Nonetheless, he said he had received good responses from investors he has so far courted on the East Coast of the U.S., and he expects U.S. investors to take up to around 40 percent of the shares on offer.

U.K. investors would likely take up half the shares on offer, he added.

Last week two of the sources told Reuters Vallares could secure preliminary interest in up to 80 percent of its stock before going public with its listing plans.

Vallares has other high-profile business people on its board including Jim Leng, a former chairman of steelmaker Corus and former CEO of chemicals group Laporte, and Julian Metherell, a former oil and gas banker at Goldman Sachs.

Rodney Chase, former deputy CEO at BP, will be chairman of the vehicle.

Vallares is targeting a price of 10 pounds per ordinary share and said it hoped to close the book, and allocate shares, on or around June 20.
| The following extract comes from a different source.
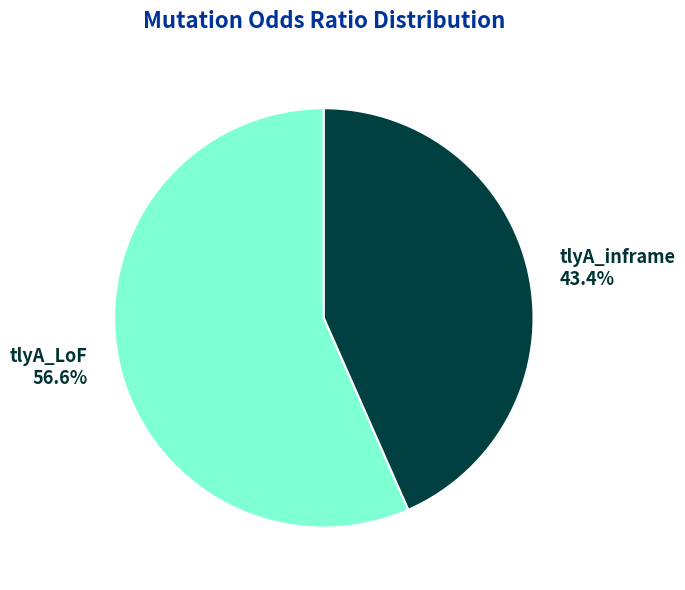

Which category accounts for the majority?

tlyA_LoF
Europe's IPO market has had a difficult year, with more than 15 deals pulled and many of those that were executed have fallen below their offer price — a track record which has made jaded investors skeptical about taking part in new offers.

Nonetheless, resources companies are hoping rising oil prices will help them this trend.

On Thursday, Tanzania-focused explorer Ophir Energy, which is backed by steel magnate Lakshmi Mittal, and shale gas explorer 3Legs announced plans to list in London.

Sources close to the Vallares float said the offering would also be helped by its structure.

"Vallares is not directly exposed to market conditions, it is all based around the future acquisitions that they will make," said one source close to the deal.

Credit Suisse is global coordinator of the deal and joint bookrunner with JPMorgan Cazenove. Evolution Securities is co-lead manager.